[TASK INPUT]
>>>
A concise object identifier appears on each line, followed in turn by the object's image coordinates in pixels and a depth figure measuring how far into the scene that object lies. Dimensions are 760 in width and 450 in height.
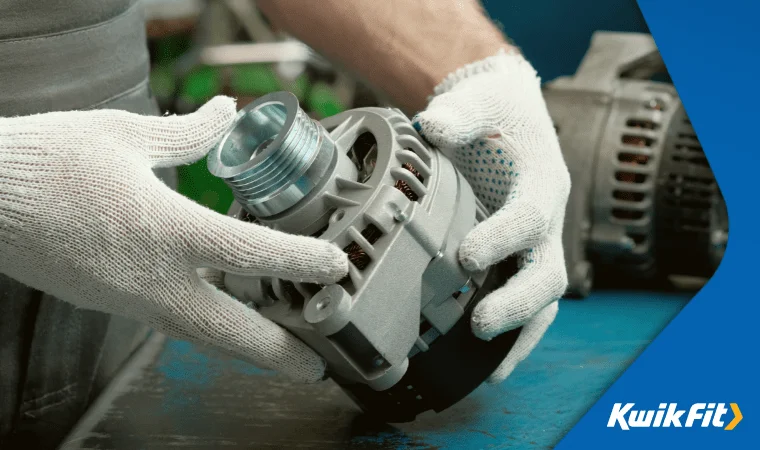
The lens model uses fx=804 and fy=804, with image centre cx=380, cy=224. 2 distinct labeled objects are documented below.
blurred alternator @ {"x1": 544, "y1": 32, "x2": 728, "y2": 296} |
<<<
>>>
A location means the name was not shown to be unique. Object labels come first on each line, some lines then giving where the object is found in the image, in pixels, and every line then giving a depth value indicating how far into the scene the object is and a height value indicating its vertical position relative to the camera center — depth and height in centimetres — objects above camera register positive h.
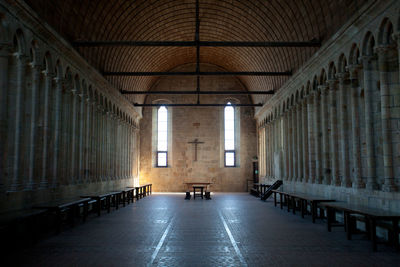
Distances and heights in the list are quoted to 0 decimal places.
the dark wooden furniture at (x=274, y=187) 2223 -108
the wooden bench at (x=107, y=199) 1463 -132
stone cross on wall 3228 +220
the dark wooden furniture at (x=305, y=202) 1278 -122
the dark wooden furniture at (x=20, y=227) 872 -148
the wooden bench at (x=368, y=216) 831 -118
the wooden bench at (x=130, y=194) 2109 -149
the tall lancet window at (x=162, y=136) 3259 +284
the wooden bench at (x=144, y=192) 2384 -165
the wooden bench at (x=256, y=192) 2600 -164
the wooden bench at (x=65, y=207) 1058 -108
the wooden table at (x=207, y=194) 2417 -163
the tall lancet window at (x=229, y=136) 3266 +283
<<<
[TASK DIRECTIONS]
Once the line with "the dark wooden furniture at (x=274, y=187)" is found in the records above, print exactly that line and every line after it through the line with "the tall lancet window at (x=229, y=136)".

[ANSWER TO THIS TASK]
the dark wooden furniture at (x=274, y=187) 2223 -108
the wooden bench at (x=107, y=199) 1463 -132
stone cross on wall 3228 +220
the dark wooden furniture at (x=305, y=202) 1278 -122
the dark wooden furniture at (x=20, y=227) 872 -148
the wooden bench at (x=368, y=216) 831 -118
the wooden bench at (x=130, y=194) 2109 -149
the tall lancet window at (x=162, y=136) 3259 +284
the wooden bench at (x=144, y=192) 2384 -165
the wooden bench at (x=256, y=192) 2600 -164
the wooden bench at (x=65, y=207) 1058 -108
the wooden table at (x=207, y=194) 2417 -163
the tall lancet window at (x=229, y=136) 3266 +283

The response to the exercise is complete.